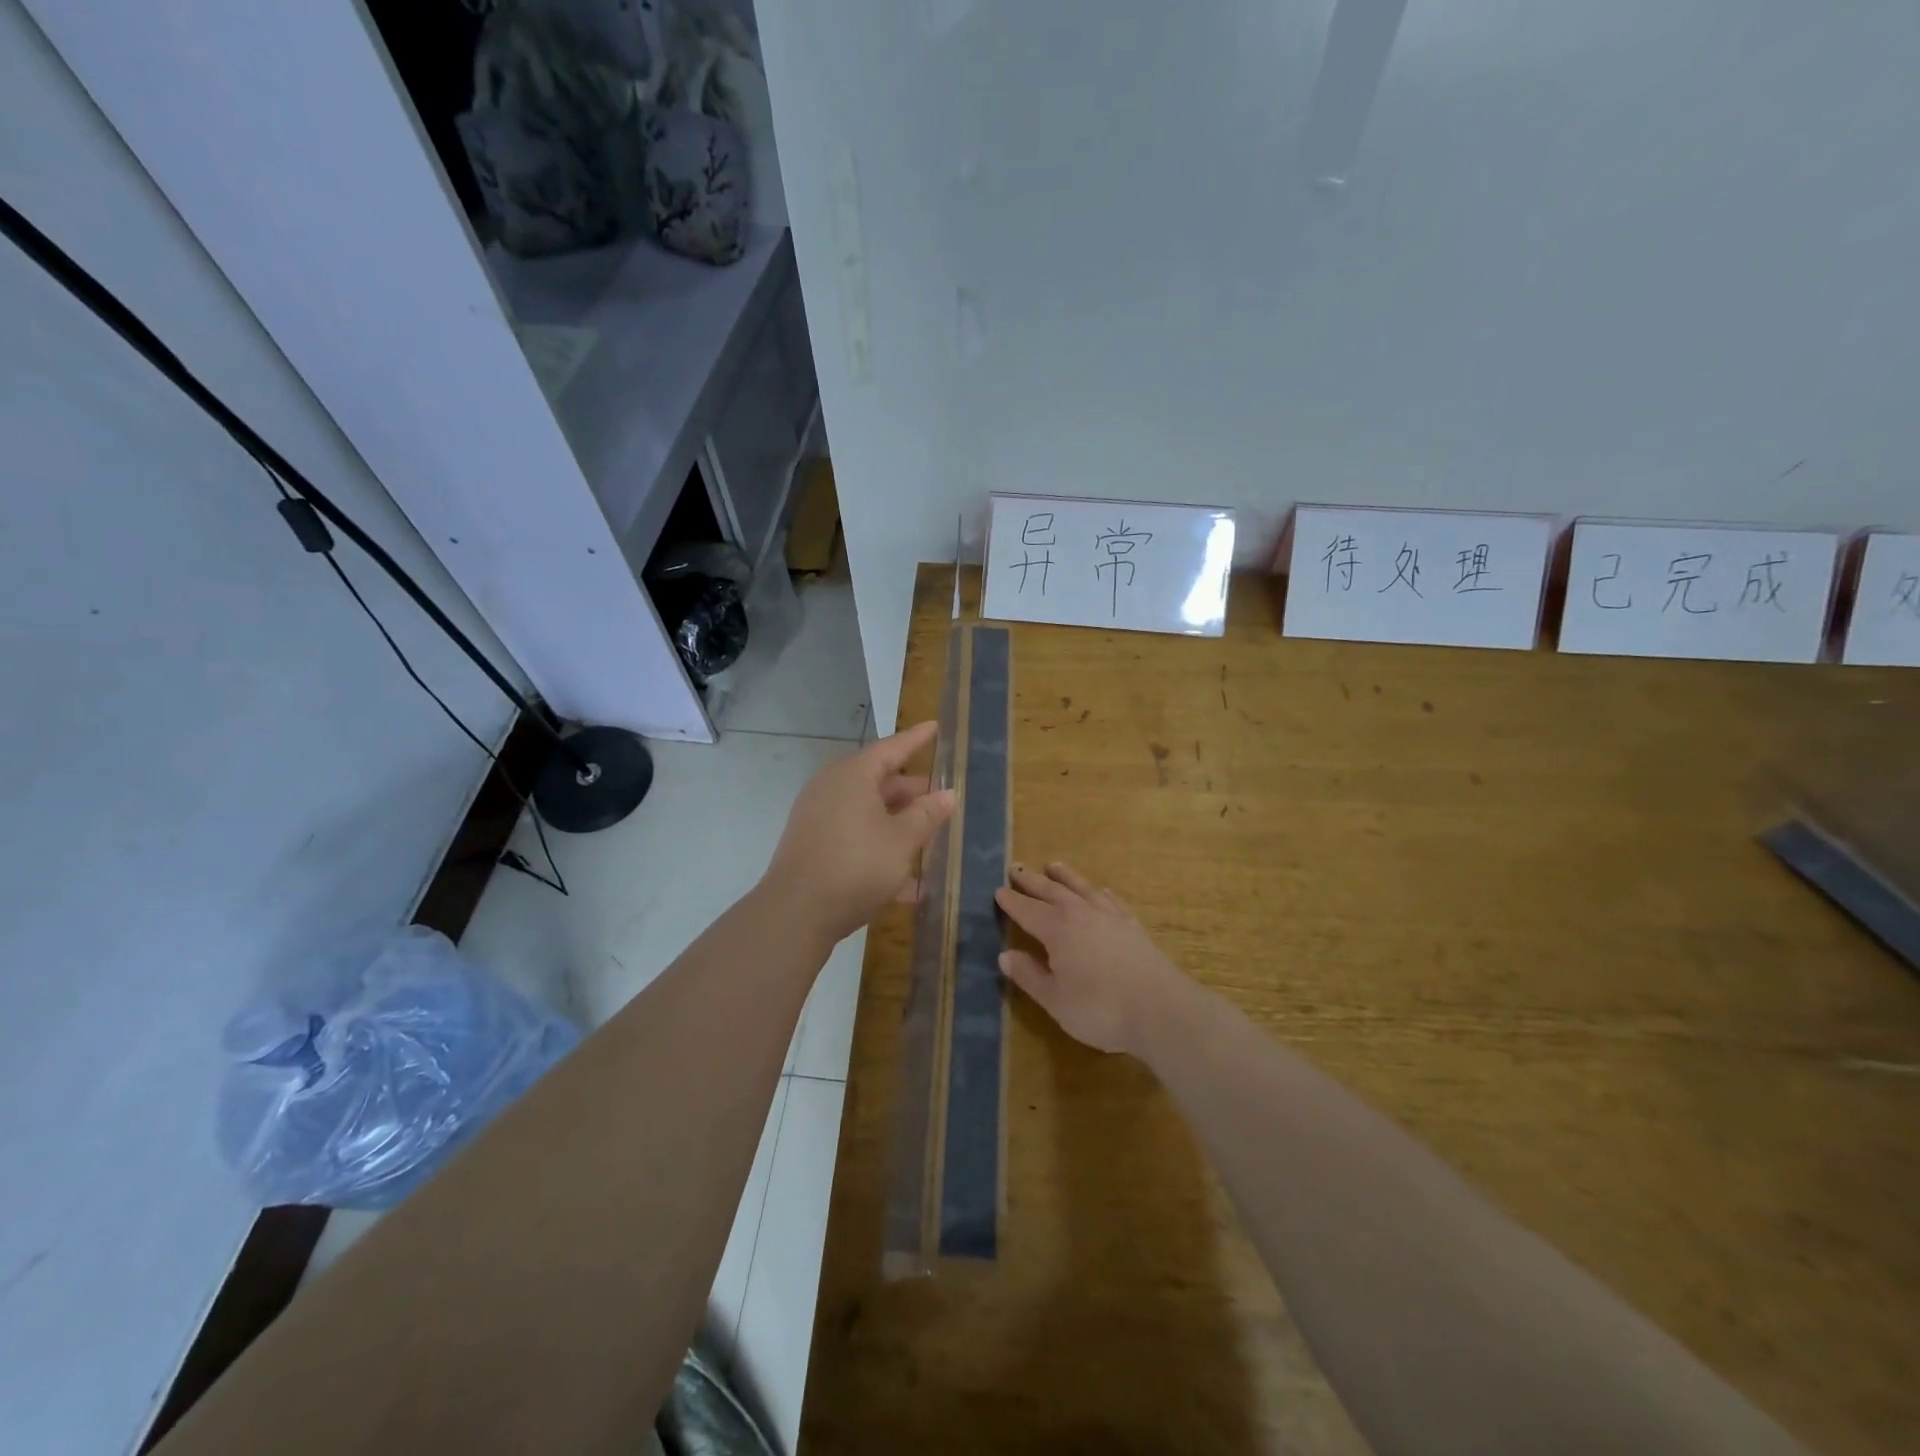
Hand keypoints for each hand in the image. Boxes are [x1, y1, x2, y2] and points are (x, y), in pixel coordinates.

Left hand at [762, 721, 957, 944]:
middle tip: (941, 796)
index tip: (935, 727)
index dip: (917, 739)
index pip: (892, 747)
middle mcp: (832, 787)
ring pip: (867, 811)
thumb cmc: (856, 866)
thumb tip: (948, 793)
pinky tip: (907, 881)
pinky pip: (854, 835)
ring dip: (898, 823)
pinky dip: (879, 846)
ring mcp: (818, 816)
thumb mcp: (902, 840)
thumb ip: (927, 815)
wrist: (795, 912)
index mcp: (853, 774)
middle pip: (879, 780)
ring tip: (929, 838)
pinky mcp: (812, 844)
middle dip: (912, 791)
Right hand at [994, 862, 1190, 1056]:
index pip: (1027, 911)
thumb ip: (1029, 976)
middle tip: (1016, 867)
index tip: (998, 891)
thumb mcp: (1055, 1000)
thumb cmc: (1100, 1009)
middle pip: (1051, 892)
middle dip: (1032, 881)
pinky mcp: (1133, 926)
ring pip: (1082, 888)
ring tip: (1053, 865)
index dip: (1011, 902)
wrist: (1161, 1009)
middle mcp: (1081, 914)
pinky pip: (1111, 900)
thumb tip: (1005, 955)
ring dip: (1065, 877)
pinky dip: (1100, 893)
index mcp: (1056, 929)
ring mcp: (1110, 916)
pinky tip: (1100, 891)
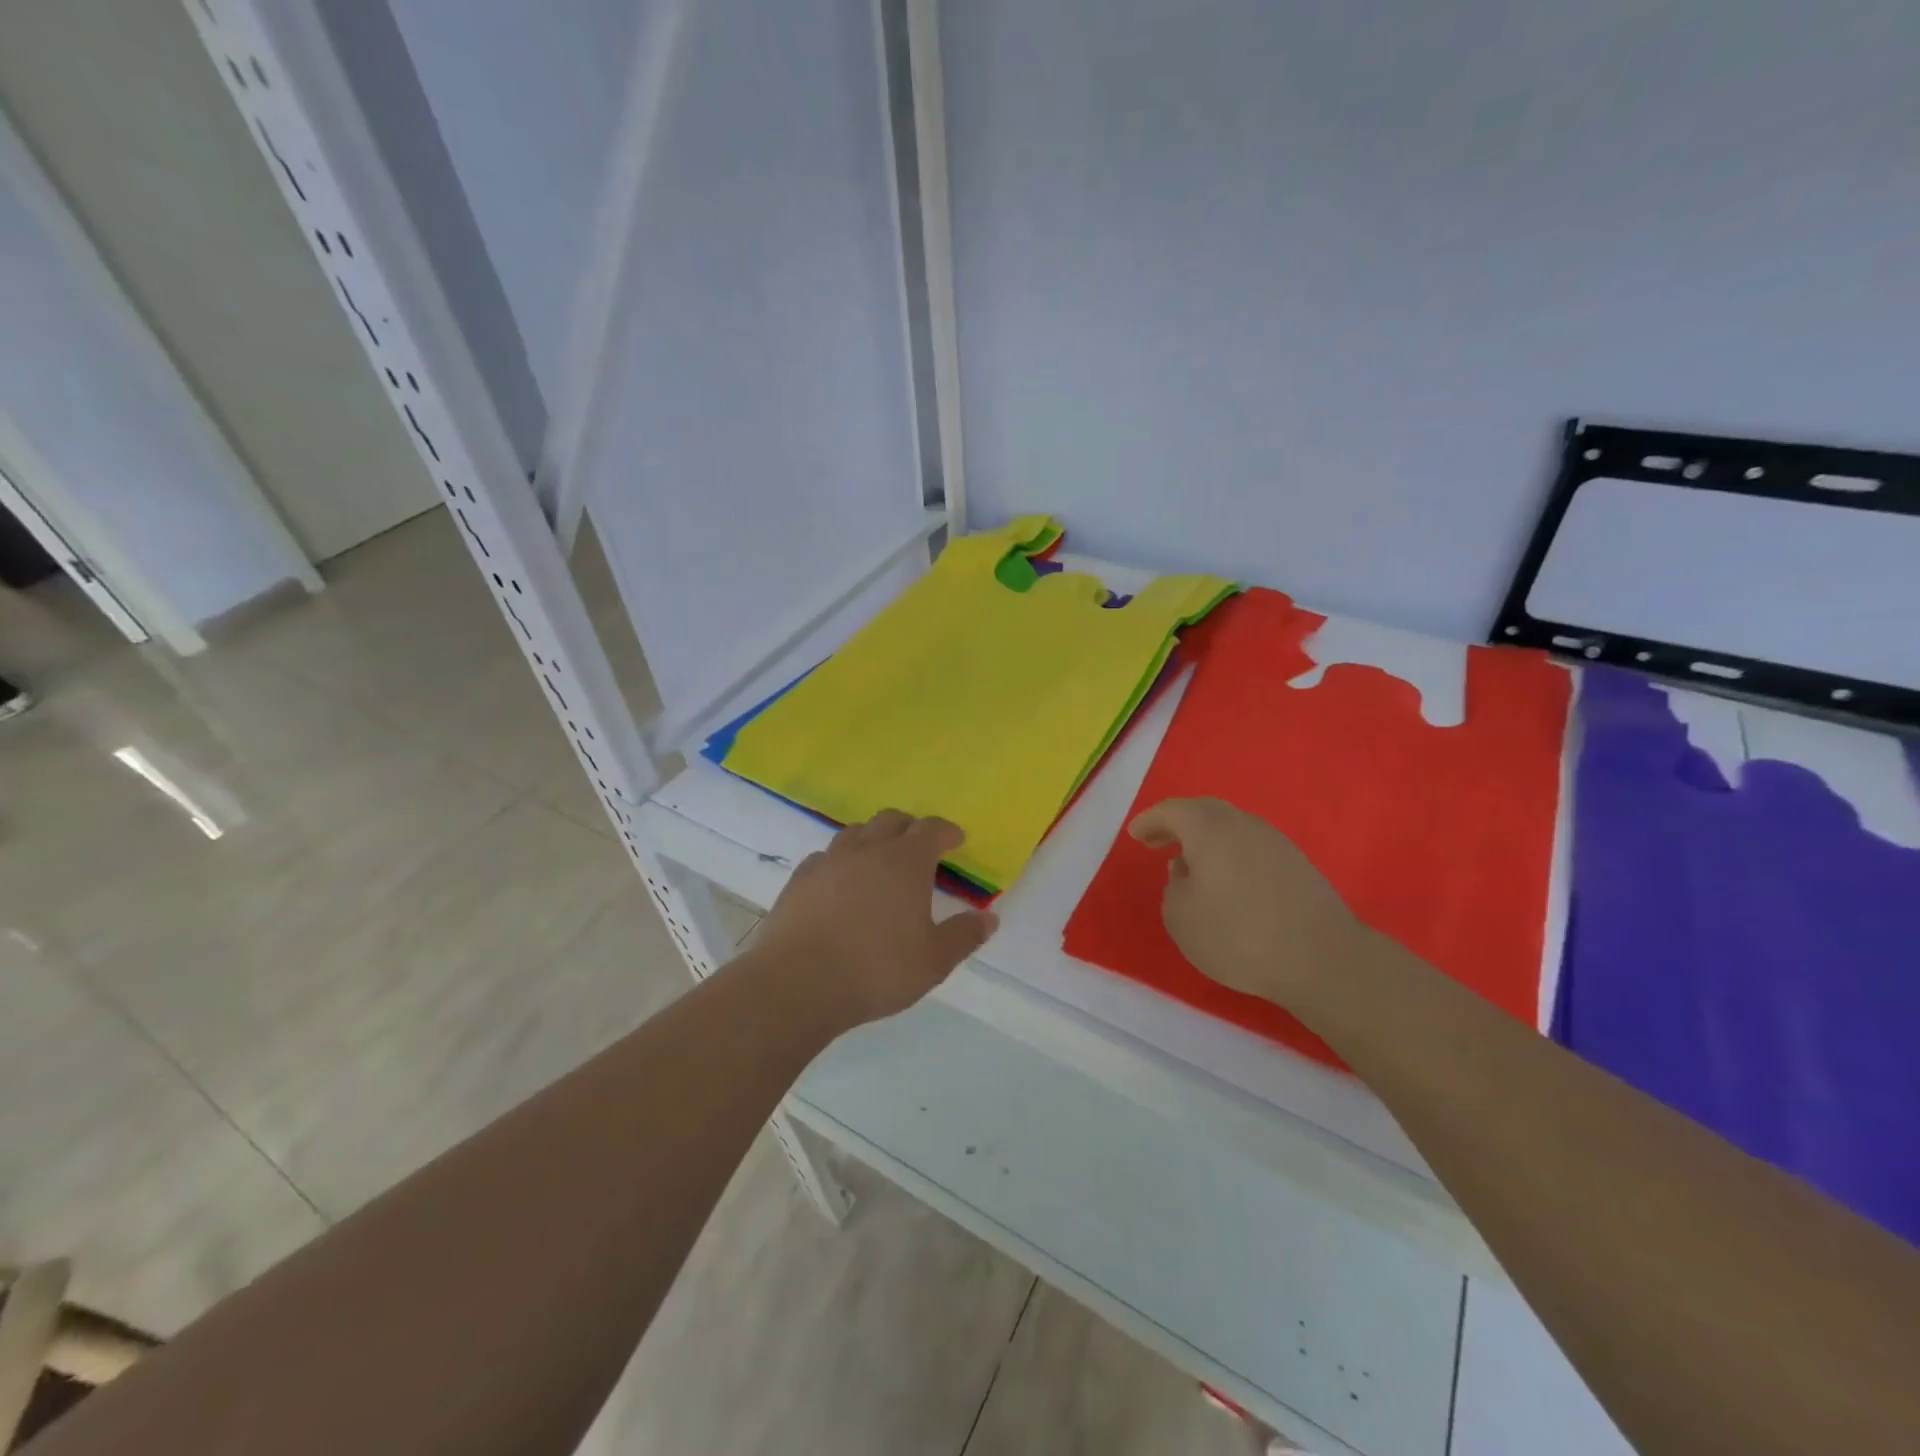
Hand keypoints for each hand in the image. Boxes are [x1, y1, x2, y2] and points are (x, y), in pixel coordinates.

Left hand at [755, 810, 998, 1027]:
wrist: (799, 982)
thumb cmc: (877, 969)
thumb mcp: (934, 961)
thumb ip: (964, 936)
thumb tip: (989, 918)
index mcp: (906, 861)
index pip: (931, 829)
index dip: (946, 831)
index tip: (956, 839)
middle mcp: (868, 849)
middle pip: (891, 820)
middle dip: (910, 827)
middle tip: (919, 845)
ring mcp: (830, 860)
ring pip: (856, 833)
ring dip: (873, 838)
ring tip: (879, 859)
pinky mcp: (800, 878)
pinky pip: (826, 856)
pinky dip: (841, 861)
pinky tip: (840, 882)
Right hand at [1129, 797, 1361, 1006]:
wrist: (1321, 959)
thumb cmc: (1238, 935)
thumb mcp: (1181, 918)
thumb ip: (1173, 888)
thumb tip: (1187, 872)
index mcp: (1210, 829)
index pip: (1172, 811)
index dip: (1150, 821)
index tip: (1135, 835)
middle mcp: (1243, 825)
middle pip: (1204, 811)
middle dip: (1177, 823)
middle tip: (1158, 840)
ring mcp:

--*--

Reproducing the whole listing above is not the task. Copy exactly only the lines from the one with "pinky dip: (879, 846)" to the one with "index pip: (1027, 911)", both kept.

pinky dip: (879, 846)
ring mcp: (818, 816)
thumb mcp: (902, 840)
thumb ip: (927, 815)
wrist: (795, 912)
index mcp: (853, 774)
middle pip: (879, 780)
ring tip: (929, 838)
pinky mcp: (812, 844)
middle dip: (912, 791)
Right hand at [994, 862, 1190, 1056]:
index pip: (1027, 911)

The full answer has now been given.